Belastingdienst

Javascript staat uit in deze internetbrowser. U moet Javascript activeren om onze internetsite te zien.

17.00.00 Bijzondere bestemming

7 Verlenging douanetoezicht

Als goederen geschikt zijn voor herhaald gebruik en de mogelijkheid bestaat dat de goederen ook voor andere doeleinden worden gebruikt, dan kan ter voorkoming van misbruik het douanetoezicht gehandhaafd blijven gedurende een periode van maximaal 2 jaar na de datum waarop de goederen voor het eerst in het douanegebied van de Unie zijn gebruikt voor de doeleinden die zijn vastgesteld voor de toepassing van de vrijstelling of het verlaagde invoerrecht.

(artikel 254, lid 3 DWU)

Voorbeeld

Een bedrijf heeft een vergunning bijzondere bestemming voor producten bestemd voor de bouw, de reparatie, het onderhoud of de verbouwing van boor- of werkeilanden.

Op 10 april wordt een boorkop onder de regeling bijzondere bestemming geplaatst.

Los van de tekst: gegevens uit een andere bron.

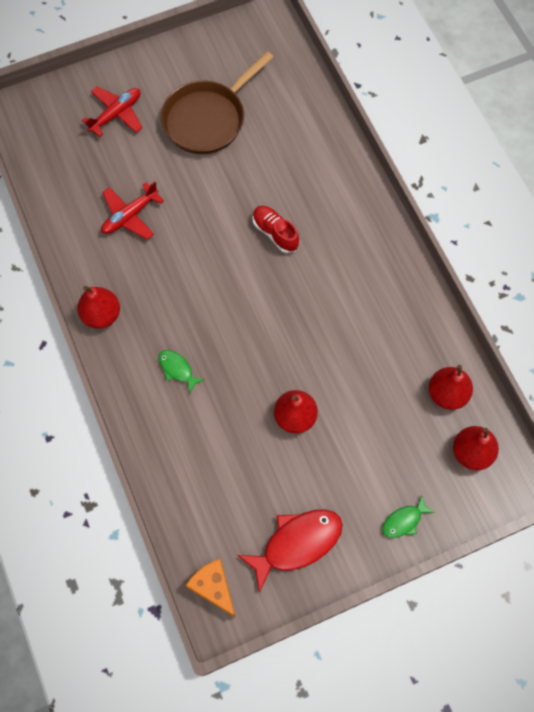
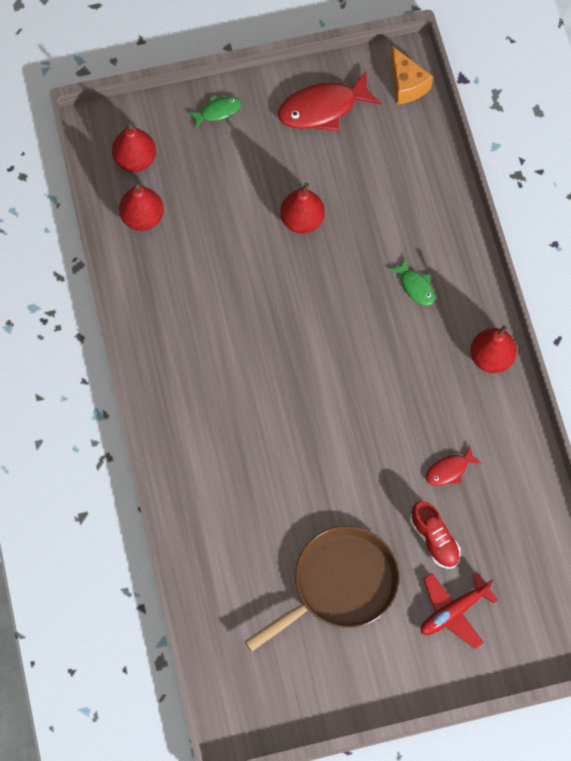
camera: 170 degrees left, 0 degrees up
(130, 215) = (449, 470): red plane -> red fish
(275, 233) = (284, 420): red shoe -> red shoe (434, 539)

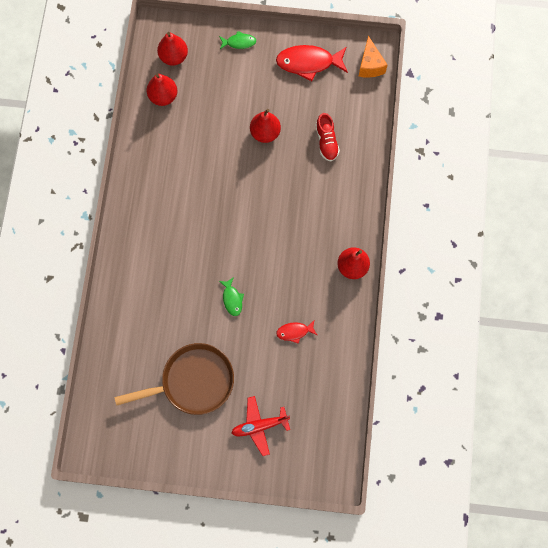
camera: 20 degrees right, 5 degrees up
(415, 286) = (321, 202): green fish -> green fish (232, 299)
(434, 539) = (266, 374): red shoe -> red shoe (326, 142)

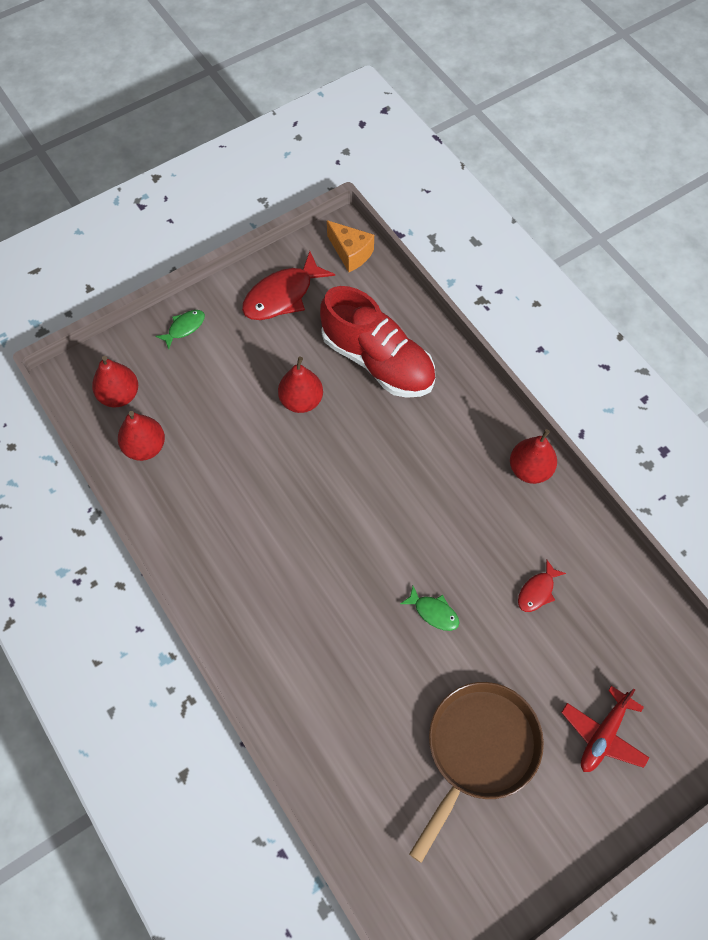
camera: 40 degrees left, 10 degrees down
(326, 142) = (377, 361): red shoe -> red shoe, size x2.04

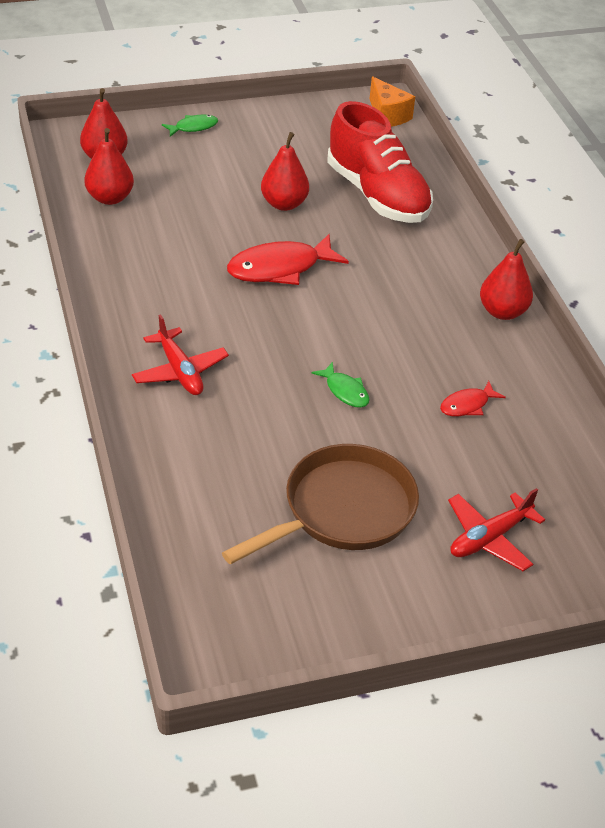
camera: 15 degrees right, 20 degrees down
(282, 296) = (302, 128): red fish -> red fish (279, 268)
(288, 640) = (179, 371): none -> red plane

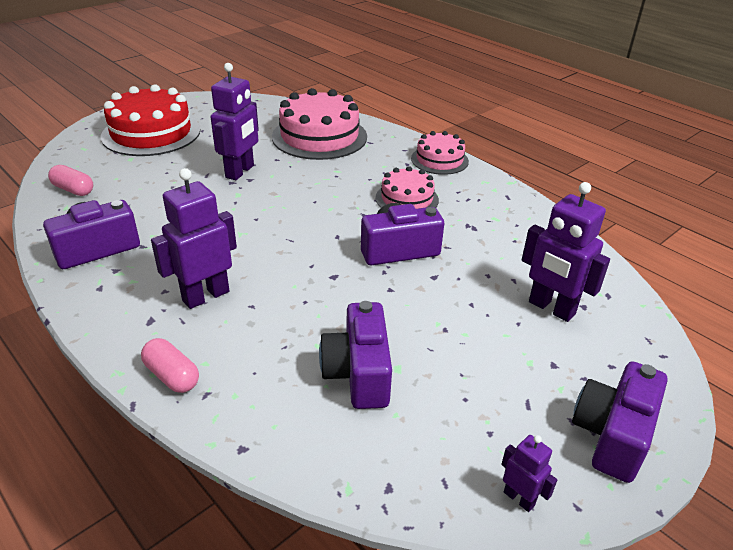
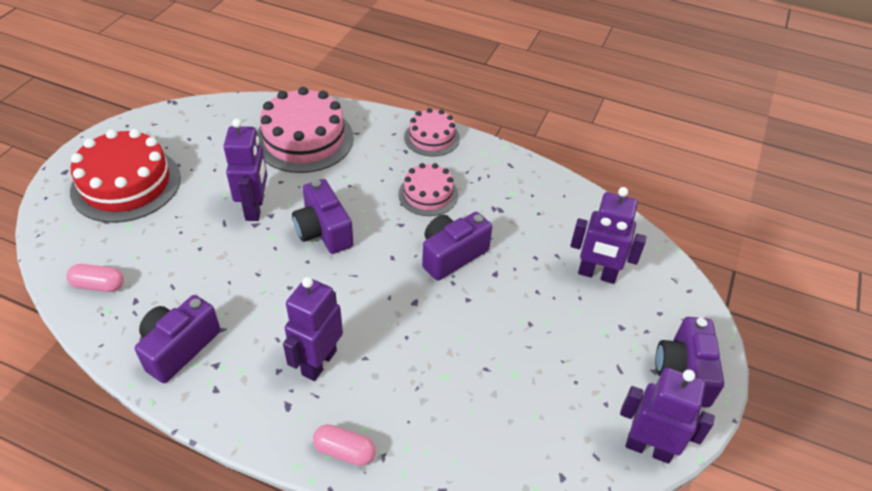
camera: 25 degrees left, 10 degrees up
(358, 373) = (488, 390): purple camera -> purple camera (323, 231)
(519, 498) = (648, 448): purple robot -> purple robot, size x1.96

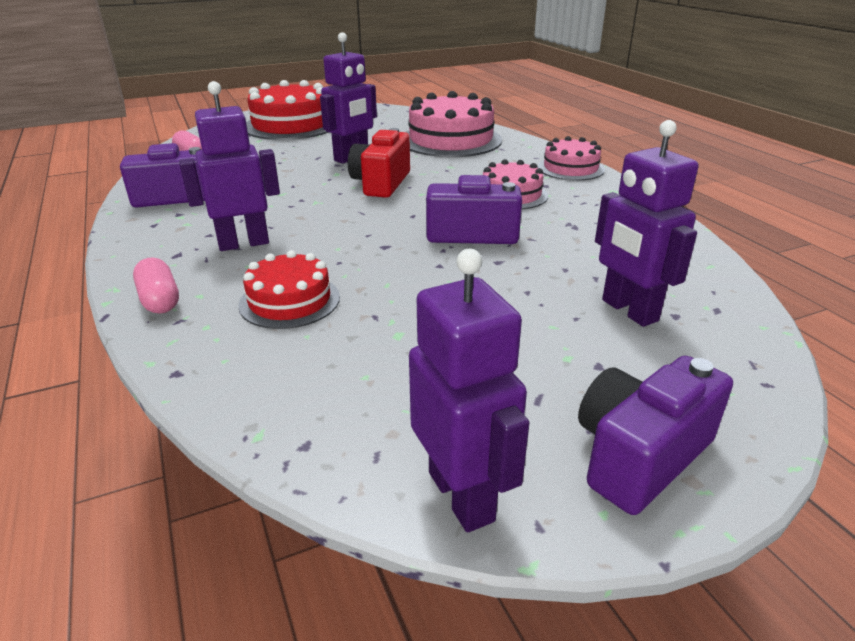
camera: 45 degrees right, 15 degrees down
(323, 231) = (381, 183): purple camera -> red camera
(424, 392) = (289, 301): none -> red cake

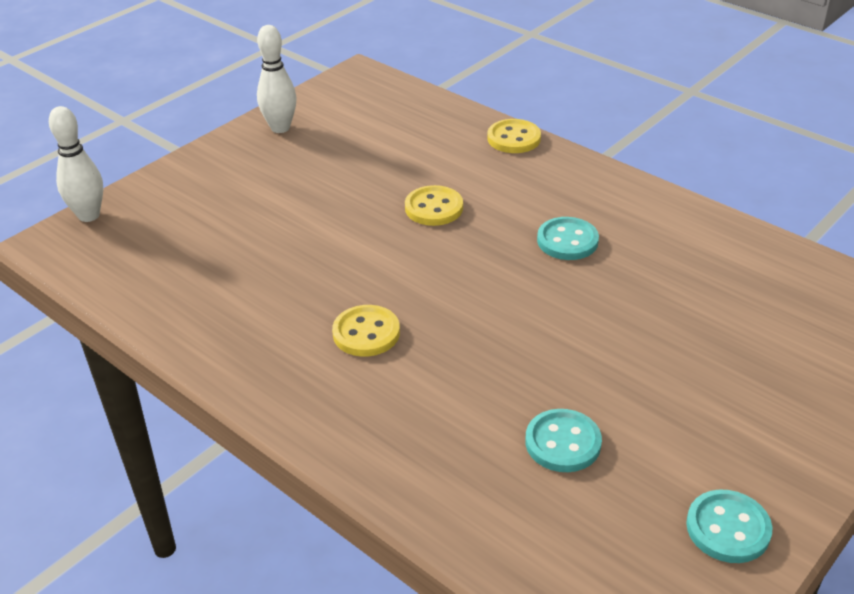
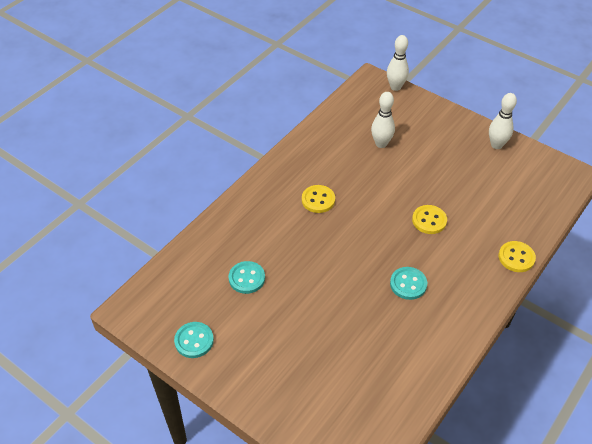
camera: 85 degrees right, 10 degrees up
(238, 244) = (381, 144): none -> white bowling pin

De boorkop is geschikt voor herhaald gebruik.

Op 25 april wordt de boorkop vervoerd naar een boor- of werkeiland in de territoriale zee (12 zeemijl).

Op 29 april wordt de boorkop in gebruik genomen.

De goederen hebben dan de voorgeschreven bijzondere bestemming gekregen. Aangezien de goederen geschikt zijn voor herhaald gebruik en de Douane verlenging van het douanetoezicht nodig acht ter voorkoming van misbruik, wordt het douanetoezicht verlengd tot 2 jaar na de datum van het eerste gebruik (29 april).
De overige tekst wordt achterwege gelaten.